Text section
---

5. Quantitative Impact and Empirical Results
Key empirical measurements from the cited architectures demonstrate the transformative impact of PNM:
| Domain / Architecture | Speedup (vs. baseline) | Energy Reduction | Memory Footprint |
|---|---|---|---|
| NMP-PaK (de novo assembly) | 16× | 14× smaller mem | 2.4× fewer mem ops |
| RecNMP (recommendation) | 4.2× | 45.8% savings | SLS latency ↓9.8× |
| NM-Carus (TinyML) | 53.9× execution time | 35.6× energy | 306.7 GOPS/W peak eff. |
| SpANNS (sparse IR/ANNS) | 15.2×–21.6× | – | QPS scales linearly |
| APACHE (FHE, multi-scheme) | 10.6×–35.5× | – | NTT/compute util. >90% |
| Migratory NMP (DB SELECT/JOIN) | 10³–10⁵× | – | Intra-mem traffic only |
Notably, data movement is minimized, compute utilization and memory bandwidth are highly improved, and overall system throughput often approaches or exceeds that of large-scale distributed alternatives under the same resource constraints.
6. Limitations, Challenges, and Future Directions
Despite these gains, PNM adoption faces several ongoing technical challenges:
- Thermal Management: 3D stacking raises power density issues in logic layers; future packaging must integrate active/TSV cooling and adaptive throttling (Mutlu et al., 2020).
- Coherence Overheads: Balancing coherence granularity and rollback costs is nontrivial, especially with fine-grained sharing; hardware transactional models and conflict maps (MRCN) help, but scalability in multi-tenant or highly dynamic workloads remains an open challenge (Kabat et al., 2023).
- Generality and Programmability: PNM is highly architecture- and workload-specific; cross-platform compiler support, standardization of offload/call APIs, and robust runtime management frameworks remain underdeveloped (Oliveira et al., 2022, Khan et al., 2020).

---

Task 1
Retype the part of the PNM text between "- Coherence Overheads: Balancing" and "et al., 2023).", inclusive.
Task 2
List every architecture named in the results table of the PNM text.
The data after the PNM text is not needed.

Available data
---

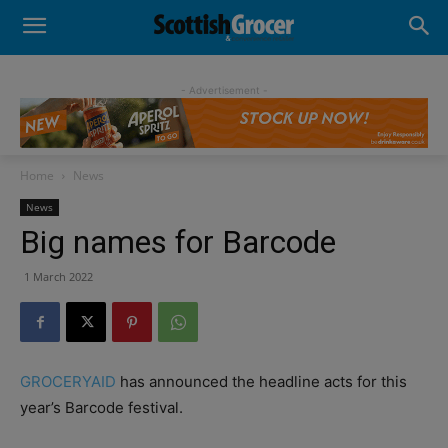
- Advertisement -
Home
News
News
Big names for Barcode
1 March 2022
GROCERYAID
has announced the headline acts for this
year’s Barcode festival.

---

Solution 1
- Coherence Overheads: Balancing coherence granularity and rollback costs is nontrivial, especially with fine-grained sharing; hardware transactional models and conflict maps (MRCN) help, but scalability in multi-tenant or highly dynamic workloads remains an open challenge (Kabat et al., 2023).

Solution 2
NMP-PaK, RecNMP, NM-Carus, SpANNS, APACHE, Migratory NMP